In an important article in the New Yorker , Malcolm Gladwell identifies the primary push behind the 9.1 percent increase in drug spending: While just 3 percent was due to price increases, the rest was largely the result of increased usage. Volume is up because we are aggressively treating diseases like AIDS and asthma. But that's a net benefit. There's a lot of research showing that newer drugs are not only better for patients but, despite their price, cost us less in the long run. Susan Horn, having studied 2,500 patients from six HMO s in 1996, concluded that when we limit access to medication, patients fall back on emergency rooms and hospitals, which cost society more.
In contrast to drug costs, all but 1 percent of the 9 percent increase in hospital expenditures last year was driven by inflation. Yes, but what about those prices? It's true that we pay more for brand-name drugs that are under patent protections--but we pay less for generic drugs. Our generics are among the cheapest in the world, and more of our brand-name drugs are coming off patent every year.
Dollars--and sense. But isn't the answer to brand-name drugs to import them from cheaper sources, like Canada?

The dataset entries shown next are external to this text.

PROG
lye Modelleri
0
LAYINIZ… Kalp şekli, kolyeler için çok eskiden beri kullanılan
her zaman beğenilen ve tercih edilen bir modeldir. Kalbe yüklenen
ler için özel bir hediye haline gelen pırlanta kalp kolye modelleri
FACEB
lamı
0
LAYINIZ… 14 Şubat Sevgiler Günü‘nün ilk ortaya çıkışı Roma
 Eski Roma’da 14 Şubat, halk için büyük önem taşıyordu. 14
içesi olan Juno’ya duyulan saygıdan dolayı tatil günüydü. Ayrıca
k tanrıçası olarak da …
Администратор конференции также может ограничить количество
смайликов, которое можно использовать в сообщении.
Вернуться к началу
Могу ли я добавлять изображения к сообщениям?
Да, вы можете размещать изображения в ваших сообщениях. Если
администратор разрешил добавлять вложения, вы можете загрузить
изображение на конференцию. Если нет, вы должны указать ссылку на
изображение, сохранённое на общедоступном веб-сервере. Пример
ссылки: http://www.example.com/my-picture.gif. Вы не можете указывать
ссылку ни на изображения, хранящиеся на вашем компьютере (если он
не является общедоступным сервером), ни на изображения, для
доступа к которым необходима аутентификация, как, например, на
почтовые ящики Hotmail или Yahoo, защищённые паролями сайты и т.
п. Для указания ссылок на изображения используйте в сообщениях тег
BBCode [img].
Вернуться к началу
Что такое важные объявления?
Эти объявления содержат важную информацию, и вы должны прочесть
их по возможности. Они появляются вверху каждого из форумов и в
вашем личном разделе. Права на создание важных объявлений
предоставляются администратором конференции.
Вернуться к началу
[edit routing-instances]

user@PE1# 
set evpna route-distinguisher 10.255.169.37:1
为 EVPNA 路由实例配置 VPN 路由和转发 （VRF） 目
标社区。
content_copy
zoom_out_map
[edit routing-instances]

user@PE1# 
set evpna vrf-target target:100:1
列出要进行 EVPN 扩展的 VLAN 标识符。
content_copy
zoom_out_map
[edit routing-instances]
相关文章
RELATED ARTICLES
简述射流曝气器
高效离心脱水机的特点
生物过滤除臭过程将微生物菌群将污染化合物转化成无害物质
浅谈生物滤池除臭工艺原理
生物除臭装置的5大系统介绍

It's a superficially attractive notion, but the small print bears some study. Importing drugs from countries with price controls will do little to keep prices down in the United States, and here we run into the fundamental economics of health and medicine. Forcing prices down may be good politics, but it is terrible medicine. High-quality miracle drugs don't come cheaply in an era of onerous Food and Drug Administration safety and efficiency standards. It costs roughly $800 million to bring a major new drug to market. It's true that, once approved, such drugs cost little to manufacture, hence the fat profits. But if profits are sharply cut, there will be less money for research and development. Forcing down American drug prices would, by some estimates, produce a cutback on R&D of as much as 25 to 30 percent.
Basically, American consumers are subsidizing other countries in the western world. We pay about 50 percent more for patented drugs--but we invest about 20 times as much in pharmaceutical R&D. This is known as the "free rider" problem. Since it is the U.S. market where new breakthrough medicines are invented and introduced, the rest of the world gets a free ride by mandating prices lower than ours. They are still higher than the drug companies' marginal production costs but below the costs necessary to recover the investment required for future research and development. And if these drugs are sent back to the United States, we become a free rider on ourselves, and that situation wouldn't last long.